W. Dudley “Dud” McKinney

Dudley McKinney was a vocal opponent of the North-West Mounted Police (NWMP) at Forty Mile.1)

Two men named Hestwood and Van Wagener registered claim # 19 Above on Glacier Creek with the NWMP. They went outside for the winter and sublet their claim to a third man named A. A. Gordon. Gordon hired two men to work the claim during the winter of 1895/96. When mining finished in the spring, Gordon left for Circle City, Alaska without paying his workers. The workers turned to Hestwood and Van Wagener but they would not pay their wages. The workers called a miner's meeting and Hestwood and Van Wagener were told to pay, or the claims would be confiscated and auctioned off. Van Wagener and Hestwood had notified the NWMP of the meeting and Constantine wrote to the committee telling them that their actions were illegal. The message arrived three hours after the meeting was held. Van Wagener and Hestwood refused to pay and another miner's meeting was held on June 28, 1896 where the claim was auctioned and sold to Jerry Baker for the low price of $1,075.00. Van Wagener and Hestwood sent another message to Constantine.2)

On July 1, 1896, Fred Hutchins and Dudley McKinney took possession of the claim while Jerry Baker went to Fort Constantine to register the bill of sale prepared by the committee and signed by twenty-three miners. Constantine refused to accept the document. Constantine then sent Inspector Strickland and eleven men armed with Metford carbines and pistols, and three Indigenous polers and packers to Glacier Creek on the night of July 4th. The party reached Kink House, fifteen miles up the Fortymile River, after twelve hours of travel. They then marched cross country to Moose Creek where they camped overnight and then travelled the final stint to the goldfields. They warned David Thompson, who Baker had put in possession of the claim, and handed it back to the original owners. Strickland remained on the creek for a further two days and finally received assurances from Malony, the chairman of the miner's committee that there would be no further trouble.3) Those who felt their rights had been infringed upon departed for Circle City, where the miner's committee still ruled.4)

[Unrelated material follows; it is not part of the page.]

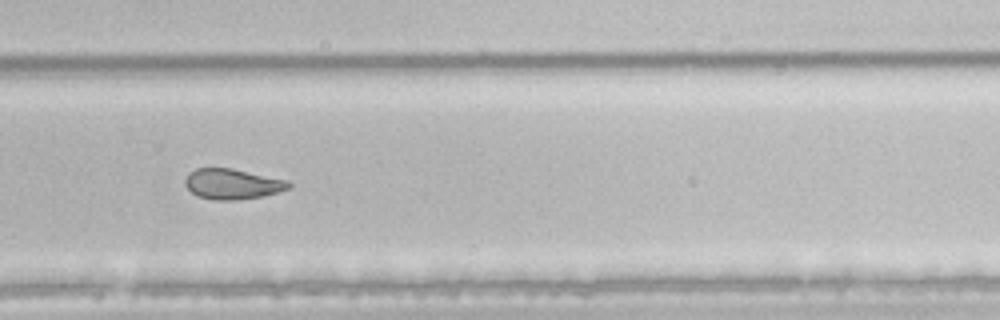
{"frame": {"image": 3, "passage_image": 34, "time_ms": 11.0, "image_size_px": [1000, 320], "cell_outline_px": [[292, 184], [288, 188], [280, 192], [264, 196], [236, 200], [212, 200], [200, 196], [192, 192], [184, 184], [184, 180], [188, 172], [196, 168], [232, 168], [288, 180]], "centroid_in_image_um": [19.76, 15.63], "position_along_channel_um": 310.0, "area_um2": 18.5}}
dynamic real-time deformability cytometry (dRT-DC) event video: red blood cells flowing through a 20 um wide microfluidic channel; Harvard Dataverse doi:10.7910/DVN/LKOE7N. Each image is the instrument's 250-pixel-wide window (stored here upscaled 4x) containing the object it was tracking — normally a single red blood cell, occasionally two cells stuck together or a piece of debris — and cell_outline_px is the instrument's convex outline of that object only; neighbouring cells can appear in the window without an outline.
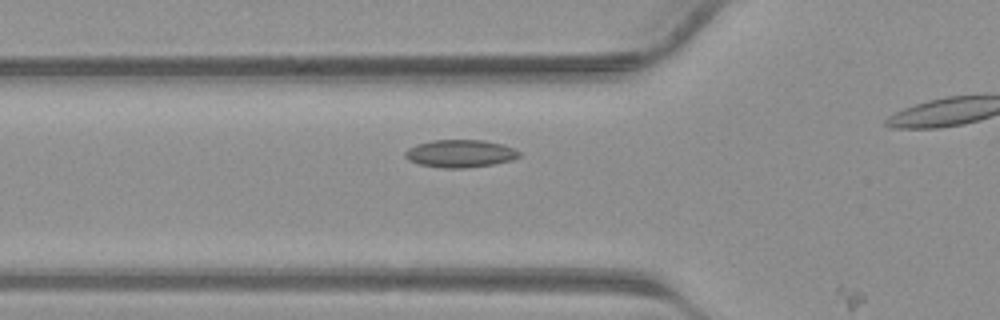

“Dud” McKinney joined the first rush to the Chisana goldfields in Alaska and staked Claim No 11 on Bonanza in 1913. He sluiced the upper end of the claim in 1915 and worked Claim No. 8 in 1917. McKinney was listed as a placer miner in the 1920 census. He partnered with Jack Carroll on Gold Run Creek, Alaska in 1923. His wife was Emma and they adopted a Tlingit boy from Klawock, Barney McKinney. Barney sluiced Gold Run No 1 Above in 1929 and 1930.5)

1) , 4)
Michael Gates, Gold at Fortymile Creek: Early Days in the Yukon. Vancouver: UBC Press, 1994: 13-14.
2) , 3)
Jim Wallace, Forty Mile to Bonanza: The North-West Mounted Police in the Klondike Gold Rush. Calgary: Bunker to Bunker Publishing, 2000: 29-32.
5)
Geoffrey T. Bleakley, A History of the Chisana Mining District, Alaska, 1890-1990. Anchorage: National Park Service, 1996: 105.